Quem vive neste país, já deve ter ouvido falar sobre o projeto que foi chamado popularmente de "Cura Gay", certo? Mas se você é a Branca de Neve ou a Bela Adormecida, vamos relembrar o que é. A proposta é uma medida que permite o tratamento de homossexuais por psicólogos como se fossem doentes. 

Achou ridículo? Os profissionais da psicologia também. Uma resolução do Conselho Federal de Psicologia (CFP), de 1999, proibiu os psicólogos de participarem de qualquer terapia para alterar a orientação sexual de um indivíduo, uma vez que, até segundo a Organização Mundial da Saúde, a homossexualidade é uma variação natural da sexualidade humana, e não uma patologia. 

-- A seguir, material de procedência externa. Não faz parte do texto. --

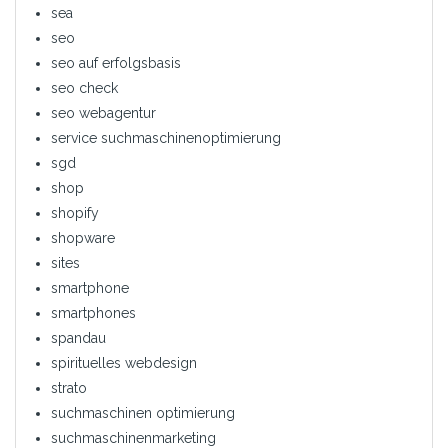
sea
seo
seo auf erfolgsbasis
seo check
seo webagentur
service suchmaschinenoptimierung
sgd
shop
shopify
shopware
sites
smartphone
smartphones
spandau
spirituelles webdesign
strato
suchmaschinen optimierung
suchmaschinenmarketing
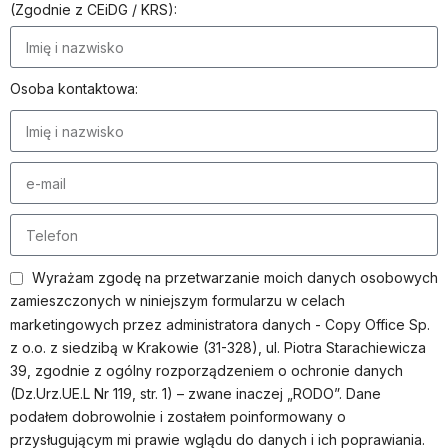
(Zgodnie z CEiDG / KRS):
Osoba kontaktowa:
Wyrażam zgodę na przetwarzanie moich danych osobowych
zamieszczonych w niniejszym formularzu w celach
marketingowych przez administratora danych - Copy Office Sp.
z o.o. z siedzibą w Krakowie (31-328), ul. Piotra Starachiewicza
39, zgodnie z ogólny rozporządzeniem o ochronie danych
(Dz.Urz.UE.L Nr 119, str. 1) – zwane inaczej „RODO”. Dane
podałem dobrowolnie i zostałem poinformowany o
przysługującym mi prawie wglądu do danych i ich poprawiania.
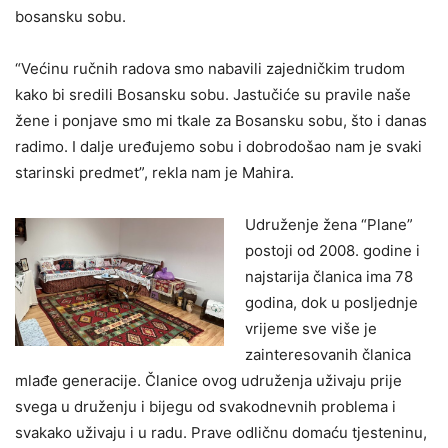
bosansku sobu.
“Većinu ručnih radova smo nabavili zajedničkim trudom
kako bi sredili Bosansku sobu. Jastučiće su pravile naše
žene i ponjave smo mi tkale za Bosansku sobu, što i danas
radimo. I dalje uređujemo sobu i dobrodošao nam je svaki
starinski predmet”, rekla nam je Mahira.
Udruženje žena “Plane”
postoji od 2008. godine i
najstarija članica ima 78
godina, dok u posljednje
vrijeme sve više je
zainteresovanih članica
mlađe generacije. Članice ovog udruženja uživaju prije
svega u druženju i bijegu od svakodnevnih problema i
svakako uživaju i u radu. Prave odličnu domaću tjesteninu,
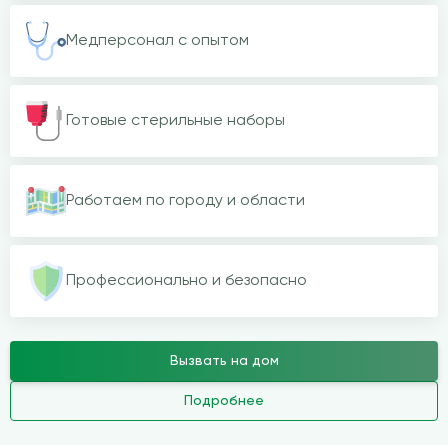
Медперсонал с опытом
Готовые стерильные наборы
Работаем по городу и области
Профессионально и безопасно
Вызвать на дом
Подробнее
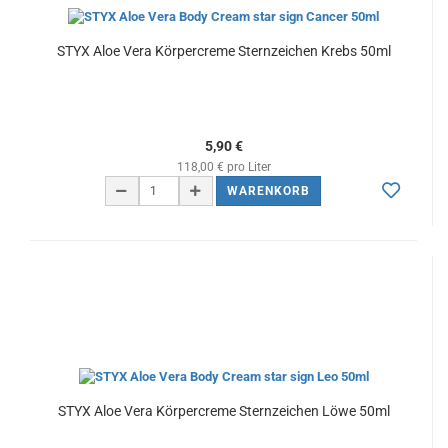
STYX Aloe Vera Körpercreme Sternzeichen Krebs 50ml
5,90 €
118,00 € pro Liter
WARENKORB
STYX Aloe Vera Körpercreme Sternzeichen Löwe 50ml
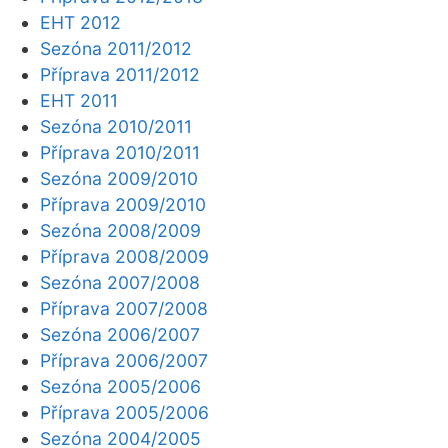
EHT 2012
Sezóna 2011/2012
Příprava 2011/2012
EHT 2011
Sezóna 2010/2011
Příprava 2010/2011
Sezóna 2009/2010
Příprava 2009/2010
Sezóna 2008/2009
Příprava 2008/2009
Sezóna 2007/2008
Příprava 2007/2008
Sezóna 2006/2007
Příprava 2006/2007
Sezóna 2005/2006
Příprava 2005/2006
Sezóna 2004/2005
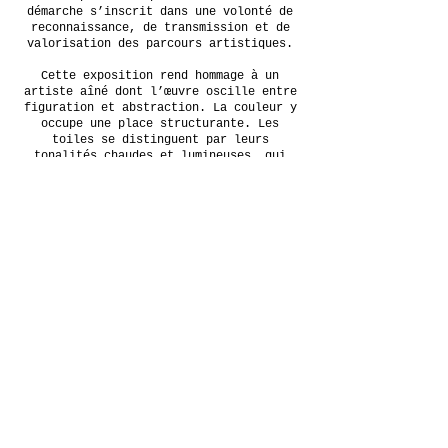
démarche s’inscrit dans une volonté de
reconnaissance, de transmission et de
valorisation des parcours artistiques.
Cette exposition rend hommage à un
artiste aîné dont l’œuvre oscille entre
figuration et abstraction. La couleur y
occupe une place structurante. Les
toiles se distinguent par leurs
tonalités chaudes et lumineuses, qui
accrochent immédiatement le regard.
Dans cet univers abstrait, le regard
devient un point d’ancrage, donnant à
certaines œuvres une profondeur
particulière.
Les peintures révèlent également des
éléments culturels récurrents qui
nourrissent l’univers de l’artiste.
Elles proposent une expérience du regard
à la fois immédiate et intérieure, où
l’on entre d’abord par la couleur avant
de se laisser porter par les formes et
les atmosphères.
Les Arts du Soleil Genève
Place du marché 20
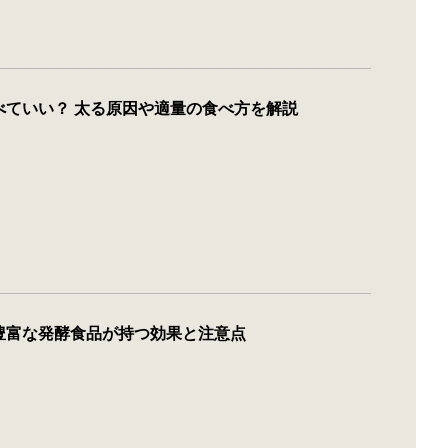
べていい？ 太る原因や適量の食べ方を解説
豊富な発酵食品が持つ効果と注意点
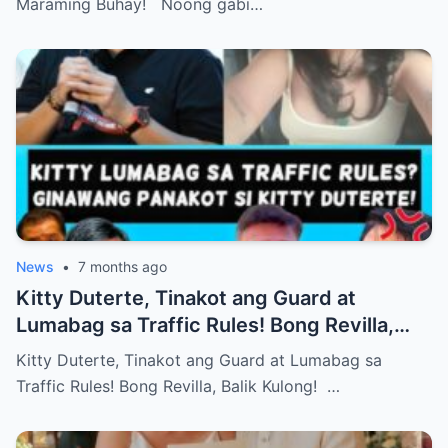
Maraming Buhay! Noong gabi…
News
•
7 months ago
Kitty Duterte, Tinakot ang Guard at
Lumabag sa Traffic Rules! Bong Revilla,
Balik Kulong!
Kitty Duterte, Tinakot ang Guard at Lumabag sa
Traffic Rules! Bong Revilla, Balik Kulong! …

E no meio de tanta bagunça no cenário político brasileiro, o Estado Laico vem sofrendo várias agressões. Maco Feliciano, presidenta da Comissão de Direitos Humanos e Minorias (CDHM) da Câmara dos Deputados do Brasil, resolveu votar internamente o tal projeto da "Cura Gay". E sim, foi aprovado. Contradição gritando mais que Christina Aguilera durante o hino nacional americano.

Então, entre os tantos indignados com a situação estão o Gerard Way, como já te contamos aqui no It Pop, e agora mais uma estrela internacional falou sobre o assunto. Defensora dos gays, Cher também está inconformada! No Twitter, um perfil brasileiro mandou a seguinte mensagem para a cantora através de alguns tweets:
Oi Cher :) Você poderia enviar uma mensagem para a comunidade LGBT brasileira? Nós estamos protestando contra a lei da "Cura Gay". Amamos você, diva! Todos nós sabemos que você ama os seus queridos gays, então, por favor, ajude os gays do Brasil. Eles estão tentando "curar" os gays aqui, Cher.
 Cher, então, respondeu com a seguinte declaração:
"EU SEI! MARCO Feliciano é HORRÍVEL, quer transformar Gay em uma "doença"! Ele se considera cristão? Que grande besteira." (Ou se quiserem, que merda.)

Cher ainda disse que os gays são os mais legais! Sem preconceitos! Tá bom assim? Este é mais um motivo para apoiarmos a cantora, que acaba de lançar seu novo single, "Woman's World", do álbum "Closer To The Truth", que tem lançamento marcado para 24 de setembro.